Resistances can be combined in parallel or series, this conversion can lead to an equivalent circuit or resistance which is useful for understanding. The current entering the node with one voltage source is the sum of the currents in the branches, and the currents in the individual branches are determined by ohms law, one can easily prove addition of resistances in parallel using KCL, however without any circuit to work with, its quite difficult to know what you mean exactly.

 

[CWatters]

It can’t be the current along the entire path between the two points because the current splits at junctions.

The current "I" is the total or net current flowing between the "beginning" and "end" nodes. However there does not need not be a place anywhere that a current of that value can be measured.

Consider the circuit below. It has two resistors in parallel (1R and 3R) between two nodes called "beginning" and "end". The equivalent resistance is 0.75R. The voltage between these two nodes is 1.5V so the total current according to Ohms law is I = V/R = 1.5/0.75 = 2A. The individual currents flowing in the two resistors are 1.5A and 0.5A also making 2A in total.

There is no single wire anywhere in the circuit where you can actually measure 2A.

 

[Dale]

It can’t be the current along the entire path between the two points because the current splits at junctions.

A resistor is a two-terminal device. The current in one terminal is equal to the current out the other terminal. There is no splitting. Then I is the current entering the resistor and V is the voltage of the "in" side measured relative to the voltage at the "out" side, and V=IR.

 

[ZapperZ]

So if R is the resistance between a point at the beginning and at the end, and V is a voltage between a point at the beginning and at the end, V/R would be the current coming from the beginning and entering the end of the circuit?

It can’t be the current along the entire path between the two points because the current splits at junctions.

I strongly suggest you look at the derivation of equivalent resistance in series and in parallel.

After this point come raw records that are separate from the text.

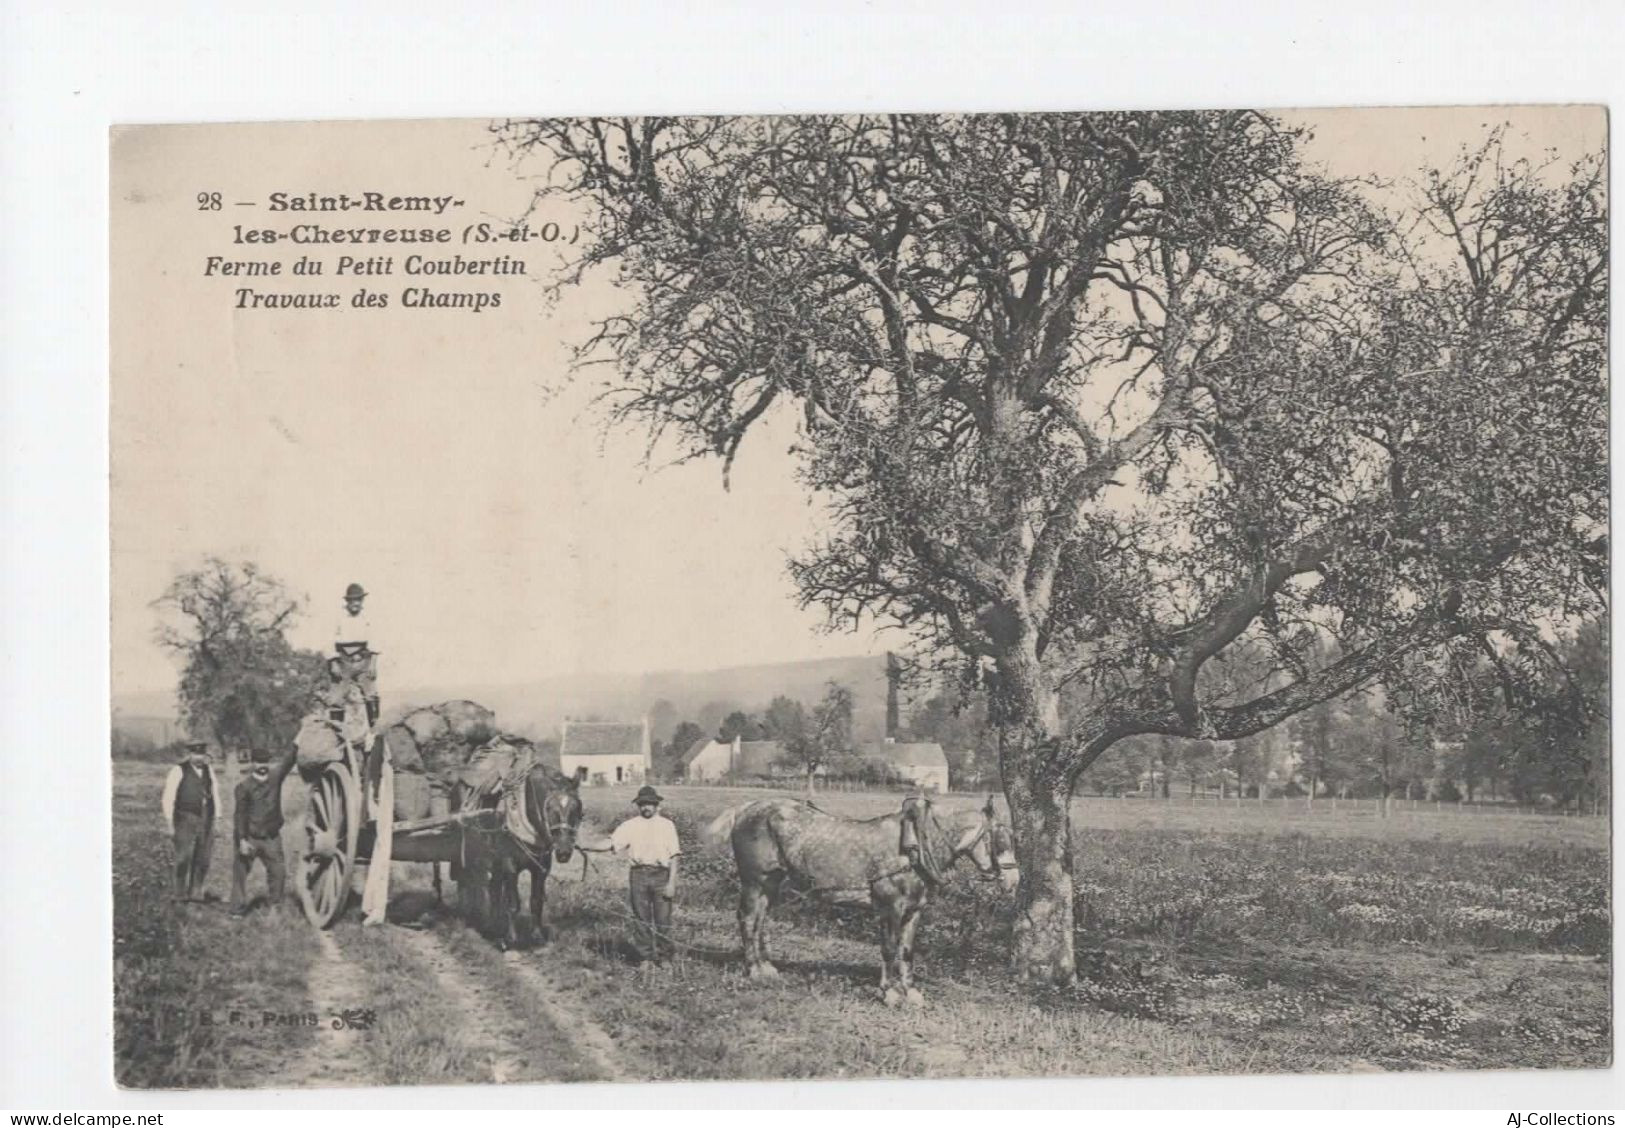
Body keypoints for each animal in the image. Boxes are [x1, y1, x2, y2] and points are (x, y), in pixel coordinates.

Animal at [708, 796, 1014, 1007]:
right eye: (1000, 837)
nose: (1013, 881)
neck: (913, 849)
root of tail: (744, 809)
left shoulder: (914, 911)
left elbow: (906, 951)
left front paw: (910, 992)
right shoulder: (891, 908)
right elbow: (889, 949)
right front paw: (890, 993)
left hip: (770, 883)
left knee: (759, 919)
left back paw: (765, 968)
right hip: (754, 881)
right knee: (748, 919)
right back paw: (752, 970)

This is because in such derivations, Ohm's law is applied all over the place, including what the relevant current is used in each component.

Zz.

 

[sophiecentaur]

The current is not the same throughout the whole circuit. Where is the current equal to this value?

Many of these replies to the OP are just overkill. Isn't this just the old chestnut about current being 'used up' on the way round a circuit? As far as I can see, it is and it needs to be answered at an appropriate level. The current is the same coming out of the circuit as going in. What is actually in the black box 'between the two terminals' is not relevant; current does not get used up.

 

[ZapperZ]

Many of these replies to the OP are just overkill. Isn't this just the old chestnut about current being 'used up' on the way round a circuit? As far as I can see, it is and it needs to be answered at an appropriate level. The current is the same coming out of the circuit as going in. What is actually in the black box 'between the two terminals' is not relevant; current does not get used up.

Unfortunately, this is not what the OP understood. He/she seems to think that there are "many currents", and somehow not realizing that it is only the single current going in and out of the "blackbox" is the only thing relevant TO the blackbox.

It is why I suggested that the OP look at the derivation for parallel and series circuit. In such derivations, it is clear what the "constant" values are, and how currents behave both in each resistor elements and for the entire complex.

Zz.

 

[FactChecker]

In the simple parallel circuit of the OP, each individual parallel path has a current which agrees with the resistance and the voltage drop along that path. Furthermore, the total current at an end junction agrees with the equivalent resistance (R in the equation $\frac{1}{R}=\frac{1}{R_1}+\frac{1}{R_2}$) and the voltage drop between the end junctions.

For more complicated networks, Kirchhoff's laws must be applied to understand the currents and voltages.

 

[sophiecentaur]

It can’t be the current along the entire path

It doesn't have to be. It's the current flowing between the terminals. What goes on in between (the paths) in a purely arbitrary.